– Что ты, не принимай это всерьез, – ответил Женя. – Я слишком люблю свою жизнь, чтобы отказаться от нее добровольно. Не волнуйся: это я сказал просто так.
Я не раз предлагал ему уехать на год в какой-нибудь хороший пансион со школой: отдохнем друг от друга, а потом, может быть, станем лучшими друзьями. Он всегда наотрез отказывался.
– Как ты поседел и облысел! – сказал он мне без всякой связи, он, еще недавно уверявший меня, что за четыре года я ничуть не изменился.
– Думаешь, легко было тебя рожать? – ответил я. – Конечно, я очень постарел после твоего рождения. Ты же видел, какой у меня ужасный шрам на животе. (След слишком поздно сделанной в детстве операции: тогда я чудом избежал смерти.)
На секунду Женя опешил, но «ребенок» был уже не тот, что много лет тому назад, когда я рассказал ему про телевизор, работающий во мне специально для него.
– Это у тебя от аппендицита!
– Глупости. При чем тут аппендицит? Просто случайно с той же стороны, – невозмутимо пояснил я.
Несколько позже у Жени вдруг начались сильные боли в желудке. Однажды вечером мы настолько перепугались, что повезли его в больницу.
– В таком возрасте может быть язва? – спросил я врача.
– Может, – ответил он.
У меня в очередной раз упало сердце: если язва, то, конечно, от перенапряжения, то есть из-за меня. Сделали анализы и поставили всеобще известный в Америке таинственный диагноз – желудочный грипп. Я так никогда и не понял, что это за болезнь, но диагноз оказался правильным.
К тому времени Женя осознал, как сильно и бескорыстно мы его любим. Я читал ему некоторые сказки Салтыкова-Щедрина. Дошли до места, в котором мужик нарвал десять спелых яблок для генералов, а себе взял одно – кислое. «Вроде тебя», – сказал Женя. Он вдруг стал замечать ситуации, когда остался один кусок ветчины и этот кусок я даю ему. Он почти насильно делил остаток пополам: «Закрой глаза и открой рот!»
Случилось так, что в четырнадцать лет, потянувшись за посудой на верхней полке, он уронил и разбил тарелку.
– Папочка, не ругай меня! – воскликнул он.

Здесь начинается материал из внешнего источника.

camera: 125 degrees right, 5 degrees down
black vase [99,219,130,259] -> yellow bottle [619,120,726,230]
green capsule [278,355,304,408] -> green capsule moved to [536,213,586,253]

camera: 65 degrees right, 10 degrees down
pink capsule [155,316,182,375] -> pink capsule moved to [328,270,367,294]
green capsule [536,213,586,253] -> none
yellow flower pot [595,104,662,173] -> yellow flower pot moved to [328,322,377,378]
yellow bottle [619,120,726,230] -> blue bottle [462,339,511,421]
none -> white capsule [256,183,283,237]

– Ну, что ты, – сказал я, – разве если я буду тебя ругать, тарелка срастется?
– Какое счастье, папа, – воскликнул он, – что я родился у тебя!
– Какое счастье, Женечка, – ответил я, – что у меня родился ты.
А чуть позже я сочинил по-английски пьесу, в которой три главных действующих лица: отец, мать и сын. Основное действие происходит в больнице, и не ясно, выживет ли отец, но сказано, что если не выживет, то сын получит написанное перед операцией письмо. В эпилоге он такое письмо получает. Пьесу прочло несколько человек, и все похвалили текст и осудили мою драму за абсолютную несценичность. Женя не поверил, что прототипы не мы, и плакал, читая письмо, дошедшее к сыну после смерти главного персонажа.
4. Чему там учили: гуманитарные предметы. Чтение
Женина школа была, как многие другие: попадались прекрасные учителя, а попадались и бездари. Языки шли хорошо не только потому, что они и должны были у Жени так идти, но еще и по той причине, что их вели знающие преподаватели. Женя профессионально разбирался в том, кто и как говорит по-французски, а потом и по-испански (об испанском речь пойдет ниже), и зря бы хвалить не стал. В старших классах литературу преподавала дельная, культурная женщина. Но беда была в том, что, хотя Женя рос и многое узнавал, он не спешил взрослеть. Его инфантильность изумляла меня.
На пороге своего четырнадцатилетия он сочинил и записал в дневнике (дневник требовался по программе) рассказ о том, как некий мальчик (то есть, конечно, он сам) куда-то летит с младшим братом. Тот ругается, все проливает и изъясняется на убогом сленге – неизобретательно и глупо, а в обычном разговоре, по крайней мере с нами, он бывал находчив и даже блестящ.
Учительница (не та, что появилась позже) незадолго до того родила ребенка и недосуг ей было читать эту чушь, да и жила она по принципу советских продавщиц: «Вас много, а я одна». В конце сочинения стояло только: «15 страниц». Между нею и Женей были совет да любовь; когда она рожала, Женя собирался послать ей цветы. В ее следующем задании требовалось написать нечто с фокусом на повсеместно обсасываемой этике.